Un calme précaire règne ce dimanche matin dans la capitale guinéenne, après trois jours d'affilée de violences enregistrées entre manifestants et forces de l'ordre, avec à la clé des morts et des blessés, dont le nombre varie selon les versions des deux camps antagonistes, à savoir le pouvoir et l'opposition.
Car, si le gouvernement guinéen à travers son porte-parole Albert Damantang Camara faisait cas vendredi, de 3 morts et d'une vingtaine de blessés, pour ce qui est du bilan des heurts qui ont éclaté depuis jeudi, ce chiffre a depuis évolué, à en croire l'opposition, qui a communiqué une liste de 6 tués à la presse, pour la seule journée du samedi.

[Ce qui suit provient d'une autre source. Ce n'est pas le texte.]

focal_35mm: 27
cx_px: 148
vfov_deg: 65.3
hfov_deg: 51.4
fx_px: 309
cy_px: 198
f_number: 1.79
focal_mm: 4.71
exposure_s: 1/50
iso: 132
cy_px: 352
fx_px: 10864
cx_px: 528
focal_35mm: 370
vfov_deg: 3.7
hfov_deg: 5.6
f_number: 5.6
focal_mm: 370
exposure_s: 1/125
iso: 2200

Et ce dimanche, nos confrères de Radio France Internationale (RFI), dans leur édition du matin, ont relayé ce chiffre de morts, la veille, tout en fournissant un bilan global de 15 morts depuis jeudi dernier.
Le gouvernement n'a pour le moment ni infirmé ni confirmé le nombre de personnes ayant perdu la vie durant ces folles journées, qui agitent les quartiers de Conakry ces dernières heures, et d'inviter l'opposition à "appeler ses militants à rester chez eux, afin qu'il n'y ait pas d'amalgames entre eux et les vandales."

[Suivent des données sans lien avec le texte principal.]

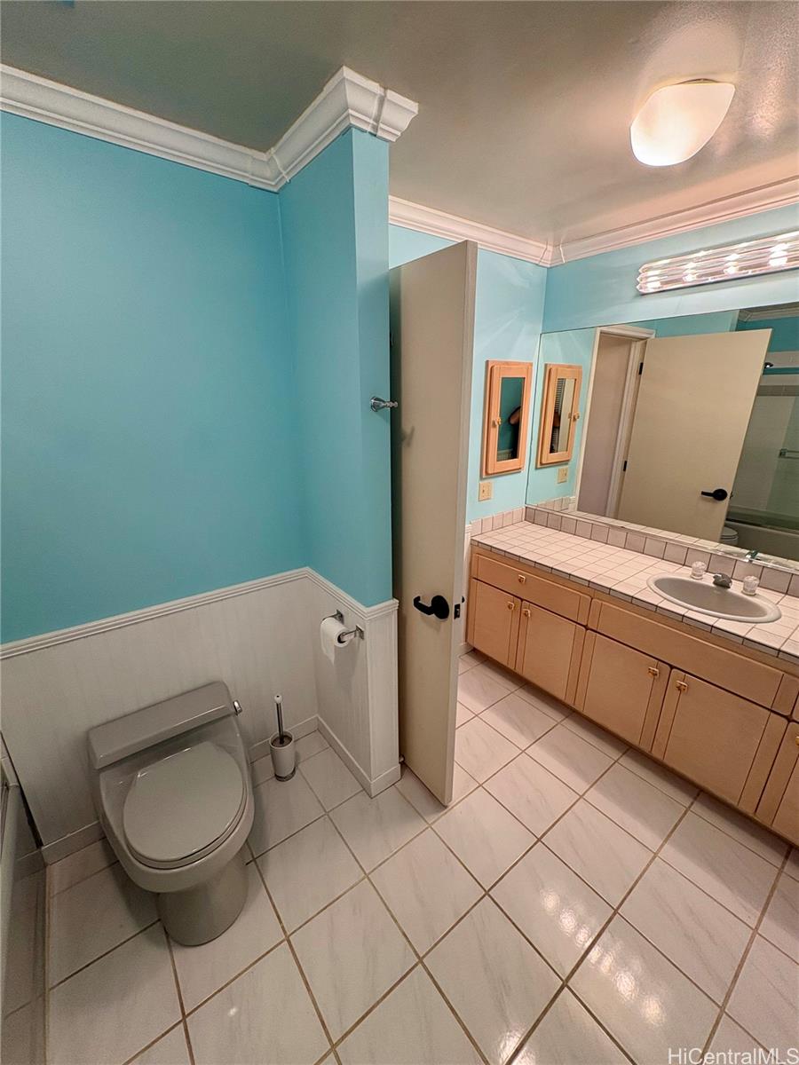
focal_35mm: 14
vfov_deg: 102.1
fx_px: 431
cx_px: 400
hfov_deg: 85.7
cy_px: 532
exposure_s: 1/60
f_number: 2.2
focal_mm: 2.22
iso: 160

Cette situation de violence à caractère politique ne laisse pas certaines personnalités indifférentes. C'est le cas du grand imam de la Mosquée principale de la capitale, Elhadj Mamadou Saliou Camara qui a été le premier à monter au créneau, pour solliciter une implication de la classe politique dans la résolution de la crise qui secoue le pays.
Cette autorité religieuse qui fait partie avec l'Archevêque de Conakry du duo chargé de piloter de la commission provisoire de réconciliation nationale a invité le pouvoir et l'opposition à surmonter leur égo, pour éviter à la Guinée de se retrouver dans l'abîme.
La même préoccupation a été observée dans le discours radiodiffusé du président du Conseil économique et social (CES) Michel Kamano, qui a invité les Guinéens à la retenue.
Philippe Van Dame, représentant de l'Union Européenne (UE) en Guinée, ne cache pas non plus ses inquiétudes face à cette poussée de violence, qui paralyse une partie de la capitale.
Philippe Van Dame a ainsi dans une déclaration télévisée faite ce samedi émis le souhait que " la classe politique quel que soit son bord, condamne sans réserve et sans condition, toute violation des biens publics et privés".
Appelant à ce que soient "condamnés, tous ceux qui attisent les tensions ethniques. Car ce sont eux qui sèment la haine, alimentent et augmentent la méfiance dans ce pays", a réagi le diplomate.
Pour finir Philippe Van Dame à inviter "les responsables de tout bord pour qu'ils appellent leurs militants au calme et à la retenue. Parce que n'oublions pas, l'histoire va les prendre à témoin et ce sont eux-mêmes qui vont rendre compte devant l'histoire pour tout dérapage dans ce pays ici", a-t-il souligné.
A noter que toute cette tension découle du quiproquo qui entoure l'organisation du scrutin législatif, dont la date a été fixée pour le 30 juin prochain en Guinée.
L'opposition n'ayant pas accepté que la gestion du fichier électoral soit confiée à Waymark, un opérateur sud-africain. Ce, malgré les efforts du gouvernement, qui tente de démontrer qu'aucune fraude ne sera possible lors du prochain vote. Des experts cooptés par l'Union Européenne (UE) ayant été mis à contribution pour la sécurisation du système Waymark.
L'autre pomme de discorde entre les deux parties, est le vote des Guinéens de l'étranger. Les autorités guinéennes trouvant que les conditions actuelles ne permettraient pas à ceux qui vivent ne dehors du pays d'exercer "leur droit de vote". Ce que l'opposition trouverait "anormal".
Un collège de facilitateurs comprenant deux personnalités locales et le représentant de Ban Ki Moon en Afrique de l'ouest, Saïd Djinnit, peinent toujours à mettre un cadre de dialogue inclusif en place, pour amener les deux camps adverses à aplanir leurs divergences.